Rightly so, this new generation looks to redefine the entire equation, up to and including, as bold as it might sound, capitalism itself. Like America’s historic business pioneers, this new generation sees boundless opportunities when they add the monetary wealth of nonprofit organizations to our equally valuable nonfinancial assets. This generation will not be content to use these resources to prolong the endless cycle of sheltering, feeding, and clothing the poor.
Rather, its members seek to work, as well as to employ, loan, and invest, in ways that decrease need and create empowered citizens. Instead of attempting to redistribute wealth through government policies, they want the way they spend their money every day to become their philanthropy, creating, if you will, a “buy-cott” that rewards businesses that decrease the need for charity by paying good wages, providing health care, giving money to community causes, or treating the environment with care.

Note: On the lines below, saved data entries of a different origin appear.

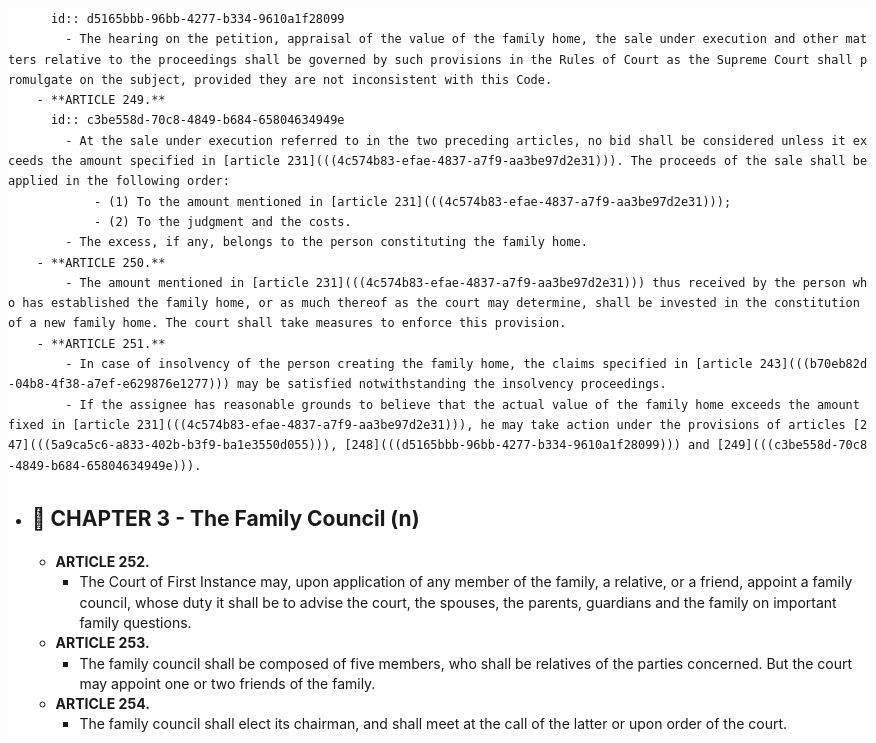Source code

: 		  id:: d5165bbb-96bb-4277-b334-9610a1f28099
			- The hearing on the petition, appraisal of the value of the family home, the sale under execution and other matters relative to the proceedings shall be governed by such provisions in the Rules of Court as the Supreme Court shall promulgate on the subject, provided they are not inconsistent with this Code.
		- **ARTICLE 249.**
		  id:: c3be558d-70c8-4849-b684-65804634949e
			- At the sale under execution referred to in the two preceding articles, no bid shall be considered unless it exceeds the amount specified in [article 231](((4c574b83-efae-4837-a7f9-aa3be97d2e31))). The proceeds of the sale shall be applied in the following order:
				- (1) To the amount mentioned in [article 231](((4c574b83-efae-4837-a7f9-aa3be97d2e31)));
				- (2) To the judgment and the costs.
			- The excess, if any, belongs to the person constituting the family home.
		- **ARTICLE 250.**
			- The amount mentioned in [article 231](((4c574b83-efae-4837-a7f9-aa3be97d2e31))) thus received by the person who has established the family home, or as much thereof as the court may determine, shall be invested in the constitution of a new family home. The court shall take measures to enforce this provision.
		- **ARTICLE 251.**
			- In case of insolvency of the person creating the family home, the claims specified in [article 243](((b70eb82d-04b8-4f38-a7ef-e629876e1277))) may be satisfied notwithstanding the insolvency proceedings.
			- If the assignee has reasonable grounds to believe that the actual value of the family home exceeds the amount fixed in [article 231](((4c574b83-efae-4837-a7f9-aa3be97d2e31))), he may take action under the provisions of articles [247](((5a9ca5c6-a833-402b-b3f9-ba1e3550d055))), [248](((d5165bbb-96bb-4277-b334-9610a1f28099))) and [249](((c3be558d-70c8-4849-b684-65804634949e))).
- ## 🔴 CHAPTER 3 - The Family Council (n)
	- **ARTICLE 252.**
		- The Court of First Instance may, upon application of any member of the family, a relative, or a friend, appoint a family council, whose duty it shall be to advise the court, the spouses, the parents, guardians and the family on important family questions.
	- **ARTICLE 253.**
		- The family council shall be composed of five members, who shall be relatives of the parties concerned. But the court may appoint one or two friends of the family.
	- **ARTICLE 254.**
		- The family council shall elect its chairman, and shall meet at the call of the latter or upon order of the court.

The dreams of the founders of the modern nonprofit world and its emerging leaders are not so far apart, but their methods must be.
The simple truth — my generation of baby boomers missed its shot at the proverbial brass ring. We dropped it 40 years ago on the muddy field of Resurrection City. But another ring is coming around. Our job, the boomers’ great destiny, is to be brave enough to let go of the past and open our heads and our hearts to a changing world, and then to hoist the next generation onto our shoulders, so that this time around, it doesn’t pass our country by.
Robert Egger is president of D.C. Central Kitchen, in Washington, and founder of the V3 Campaign, an effort to get nonprofit views considered in elections at the city, state, and federal level.